Book review: Nothing Tastes As Good by Luke Dumas


Book links: Amazon, Goodreads

ABOUT THE AUTHOR: Luke Dumas is the USA Today bestselling author of Nothing Tastes as Good, The Paleontologist, and A History of Fear.

He is the winner of a 2024 ITW Thriller Award for Best Paperback Original, was nominated for the Silver Falchion Award for Best Supernatural, and his work has been optioned for film and TV.

He received his master’s degree in creative writing from the University of Edinburgh, and has worked in nonprofit philanthropy for more than a decade with organizations including San Diego Zoo Wildlife Alliance and the American Red Cross.

Luke was born and raised in San Diego, California, where he lives with his husband and dogs and works for a biomedical research institute.

Publisher: Atria Books (March 31, 2026)  Page count: 352 Formats: audiobook, ebook, paperback Genre: Horror (ish)

I ended up liking Nothing Tastes as Good quite a bit.
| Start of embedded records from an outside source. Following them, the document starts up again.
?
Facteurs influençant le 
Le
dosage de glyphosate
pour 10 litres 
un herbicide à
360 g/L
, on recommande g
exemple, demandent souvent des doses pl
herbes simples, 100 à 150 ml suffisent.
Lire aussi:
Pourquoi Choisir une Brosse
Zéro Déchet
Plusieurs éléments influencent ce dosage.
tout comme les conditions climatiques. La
It’s easy to fly through it. I listened to the audiobook and kept telling myself "just one more chapter" most of the time. 
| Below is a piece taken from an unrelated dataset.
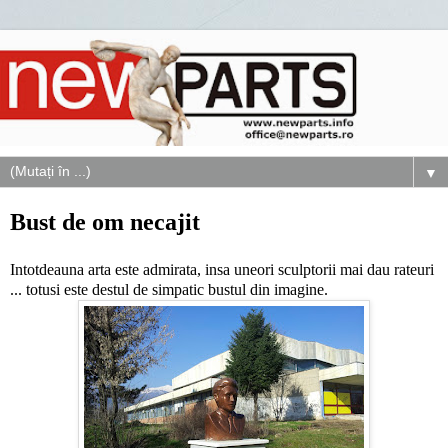
▼
Bust de om necajit
Intotdeauna arta este admirata, insa uneori sculptorii mai dau rateuri
... totusi este destul de simpatic bustul din imagine.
This leans much more toward thriller than straight horror for me, even with the body horror and cannibalism stuff lurking in the background. The story follows Emmett and how badly the world treats him because of his weight. That part felt believable. The book does a really good job showing how exhausting it is to constantly feel judged, dismissed, or turned into a "before" picture by society.

Emmett worked well as a protagonist too. He’s funny, insecure, and desperate to finally feel comfortable in his own life and body. When he joins the clinical trial for the weight loss drug Obexity, you immediately know this cannot possibly end well. And yet I completely understood why he kept going even after things started getting very weird and very bloody.

The horror elements are there, but they’re sparse. This is more about paranoia, obsession, body image, social media, and the realization that people suddenly treat you better once you look different. Actually, some of the most uncomfortable moments weren’t the gore. It was seeing how differently people reacted to Emmett after he lost weight.

I also liked the mixed format with blog posts, interviews, and reports scattered throughout the story. It kept things moving and made the audiobook especially fun to listen to.

The final act gets pretty over-the-top, and I can't say I was a fan. The villains and their motivations turned paper-thin and shallow and the rushed ending disappointed. I'm ok with Emmett's fate, but not of the road that led to it. 

Anyway, it's a good book, and very engaging most of the time. Luke Dumas clearly had a lot to say about diet culture and self-worth, but never forgot to make it entertaining too. Maybe not especially scary, but definitely engaging, gross in places, and very hard to stop listening to.